Miller girls’ bikini business makes runway debut
By Jim Shilander
Kalani and Oleema Miller can, as much as anyone, lay claim to the title of queens of the beach.
The sisters’ bikini business, Mikoh, just launched its sixth season in Miami at the Mercedes Benz Fashion Week Swim, where they had their first runway show on July 19.
“It’s definitely been a dream of ours for a long time, so to see it come this far is a dream come true,” Kalani, 27, the older of the two sisters said.
Oleema, 25, primarily handles the designs, while Kalani tackles the business end. This year was finally the right moment to take their designs to the big stage.
“We wanted to wait for the right moment to do a runway show,” Oleema said. “It’s a whole other step up from just showing in Miami. It was a long wait, but we’re happy we did wait until the right moment. We couldn’t have had it turn up better.”
The duo’s parents, Jim and Charlene Miller, encouraged them to indulge their creative side growing up.
“We were always doing art projects, trying every sport or any project you can imagine,” Kalani said.
Early on, all the Miller children learned how to sew, cook or do other creative endeavors.
“We really lived the ultimate San Clemente lifestyle growing up,” Oleema said. “We were on the surf team. It was instilled in us to do something creative and it was something we want to do in our professional lives as well.”
She calls Mikoh the “perfect partnership,” since it provides both balance and autonomy. The manufacturing is done in Indonesia’s island of the gods, in Bali.
Kalani’s side of Mikoh extends beyond just numbers. Her role encompasses multiple areas of the business, including the marketing, production and working with vendors.
“It’s been a learning experience for both of us, learning how to communicate with people,” she said. “It’s a little bit of everything. We bounce ideas of each other. It’s nice to be in business with your best friend and get to travel around the world together.”
Oleema said the two working together hasn’t changed their relationship much.
“If anything, we’ve gotten closer,” she said. “Growing up, we were just a grade apart, so all the after school activities, we all did together. It’s fun to watch us both evolve as women and in our personal lives.”
Jim Miller, who owns Coastal Surroundings, a San Clemente landscape architecture company, said his daughters have largely figured out the business side on their own, though he and Charlene are willing to provide advice when it’s asked for.

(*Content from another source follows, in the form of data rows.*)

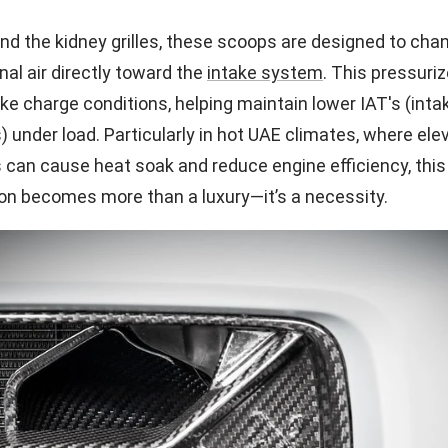
d the kidney grilles, these scoops are designed to chan
nal air directly toward the
intake system
. This pressuriz
ke charge conditions, helping maintain lower IAT's (intak
 under load. Particularly in hot UAE climates, where ele
can cause heat soak and reduce engine efficiency, thi
ion becomes more than a luxury—it’s a necessity.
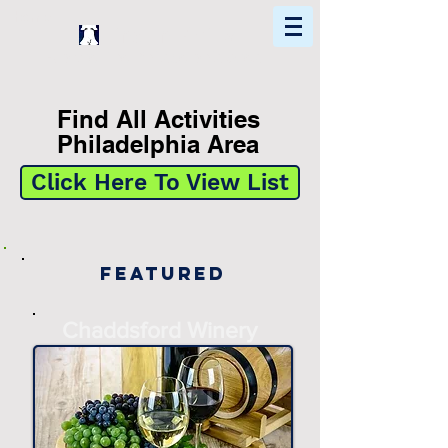
Home
Find In Philly
Explore The Philadelphia Area
Find All Activities
Philadelphia Area
Click Here To View List
Featured
Chaddsford Winery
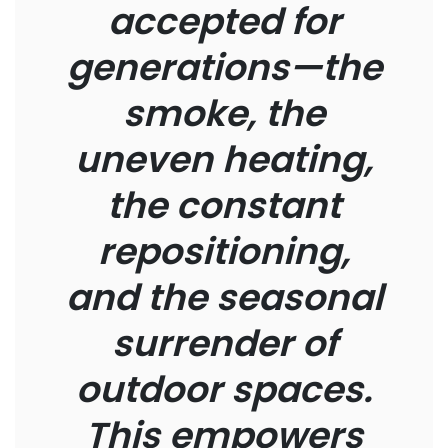
accepted for
generations—the
smoke, the
uneven heating,
the constant
repositioning,
and the seasonal
surrender of
outdoor spaces.
This empowers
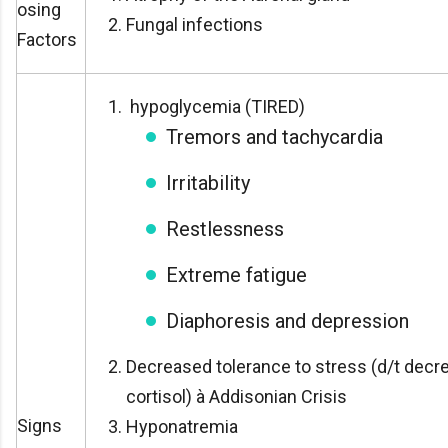
osing
Fungal infections
Factors
hypoglycemia (TIRED)
Tremors and tachycardia
Irritability
Restlessness
Extreme fatigue
Diaphoresis and depression
Decreased tolerance to stress (d/t decr
cortisol) à Addisonian Crisis
Signs
Hyponatremia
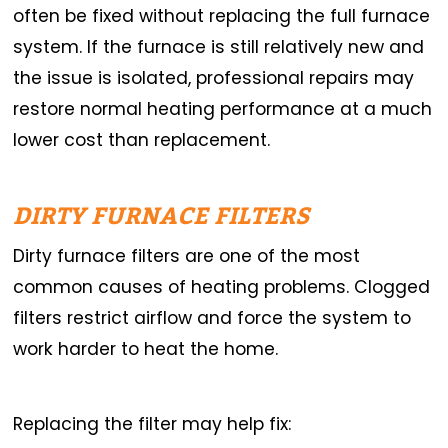
often be fixed without replacing the full furnace
system. If the furnace is still relatively new and
the issue is isolated, professional repairs may
restore normal heating performance at a much
lower cost than replacement.
DIRTY FURNACE FILTERS
Dirty furnace filters are one of the most
common causes of heating problems. Clogged
filters restrict airflow and force the system to
work harder to heat the home.
Replacing the filter may help fix:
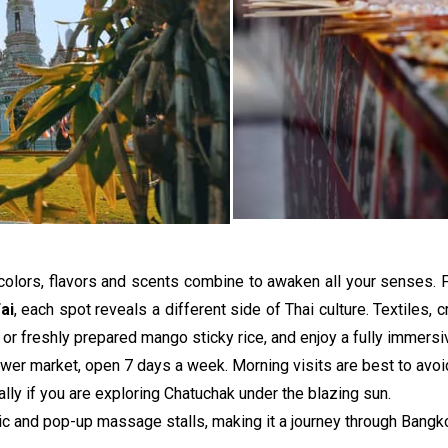
colors, flavors and scents combine to awaken all your senses.
ai
, each spot reveals a different side of Thai culture. Textiles, cr
er or freshly prepared mango sticky rice, and enjoy a fully immersi
ower market, open 7 days a week. Morning visits are best to avoid
lly if you are exploring Chatuchak under the blazing sun. 
c and pop-up massage stalls, making it a journey through Bangkok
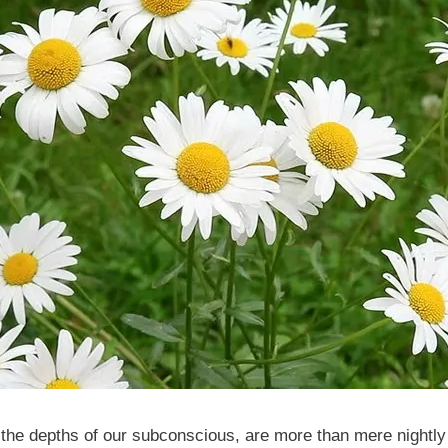
the depths of our subconscious, are more than mere nightly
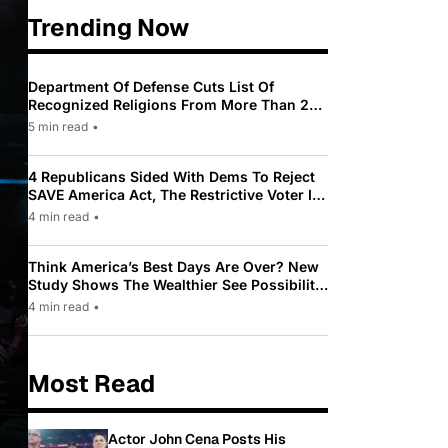
Trending Now
Department Of Defense Cuts List Of
Recognized Religions From More Than 200
To Only 31
5 min read
•
4 Republicans Sided With Dems To Reject
SAVE America Act, The Restrictive Voter ID
Law Pushed By Trump
4 min read
•
Think America’s Best Days Are Over? New
Study Shows The Wealthier See Possibility
While Most Americans See Decline
4 min read
•
Most Read
Actor John Cena Posts His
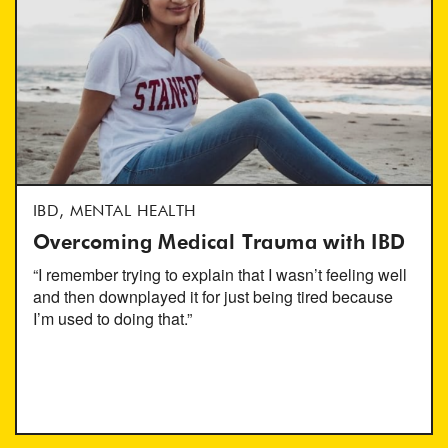
IBD, MENTAL HEALTH
Overcoming Medical Trauma with IBD
“I remember trying to explain that I wasn’t feeling well
and then downplayed it for just being tired because
I’m used to doing that.”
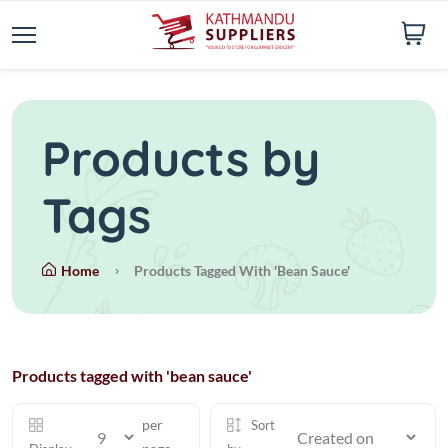
Products by
Tags
Home
Products Tagged With 'bean Sauce'
Products tagged with 'bean sauce'
per
Sort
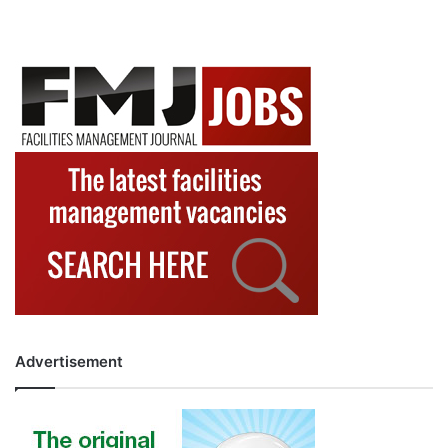
Advertisement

“They’ve earned everything,” Jim said. “No one handed them anything. They had to work for it.”
Jim first realized where things might be headed in the direction they did after Oleema finished high school. Kalani was in college at UC Santa Barbara and Oleema was still trying to figure out what she wanted to do.
“The epiphany came when Oleema asked me to look at some drawings she’d done of bathing suits, and here were several pages, front and back,” he said. “I told her ‘Wow, that’s really good.’ And the light bulb went off.”

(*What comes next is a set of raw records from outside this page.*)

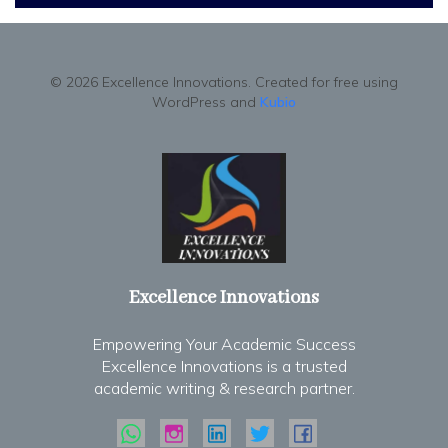
© 2026 Excellence Innovations. Created for free using
WordPress and
Kubio
Excellence Innovations
Empowering Your Academic Success
Excellence Innovations is a trusted
academic writing & research partner.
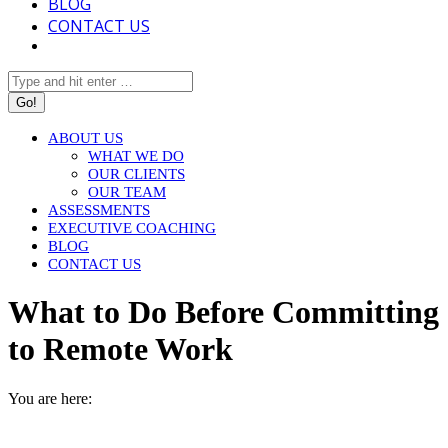
BLOG
CONTACT US
Search:
ABOUT US
WHAT WE DO
OUR CLIENTS
OUR TEAM
ASSESSMENTS
EXECUTIVE COACHING
BLOG
CONTACT US
What to Do Before Committing
to Remote Work
You are here:
HOME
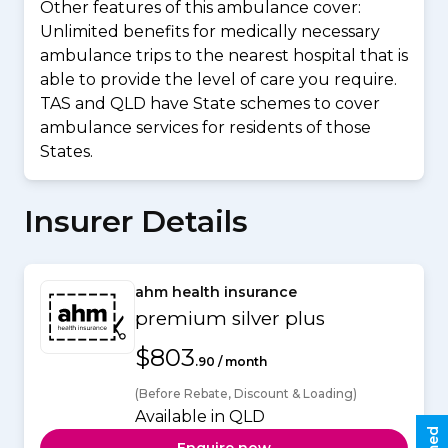
Other features of this ambulance cover:
Unlimited benefits for medically necessary
ambulance trips to the nearest hospital that is
able to provide the level of care you require.
TAS and QLD have State schemes to cover
ambulance services for residents of those
States.
Insurer Details
ahm health insurance
premium silver plus
$803
.90 / month
(Before Rebate, Discount & Loading)
Available in QLD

The sisters’ older brother, Jason, is also involved in the business full-time, largely handling web design. Younger sister Hana is finishing school but the girls are “definitely trying to draft her” into joining the business when she finishes.
“Every day is a learning experience,” Kalani said. “We’ve never had a company before. This is our first go at it, so everything we do, we’re new to it. Every day we’re learning a new skill. We’ve made mistakes, but they’re just lessons. We’ve learned how to process it together and not make the same mistakes.”
Oleema said the sisters’ hometown is obviously a major point behind the brand, which uses the first two letters of their last name, with the initials for each sister, including younger sister Hana.
“San Clemente is definitely the quintessential beach,” Oleema said. “We grew up surfing, across from Lasuens beach. We’ve been wearing bikinis our entire lives and grew up in a very creative household, so there was an emphasis to do something creative and independent.”
The Mikoh girl, she said, is reflective of that, of a small-town girl trying to conquer the big world. She said the company can be a lesson for others about doing what you can to make what you want happen.
“There’s so much opportunity for something out there if that’s what you want to do,” Oleema said.
Kalani says no matter where the business takes the Millers, San Clemente will always be with the both of them.
“I think San Clemente is always going to be our home. We always end up coming back,” Kalani said. “That’s where our family is, and there’s definitely no place like home.”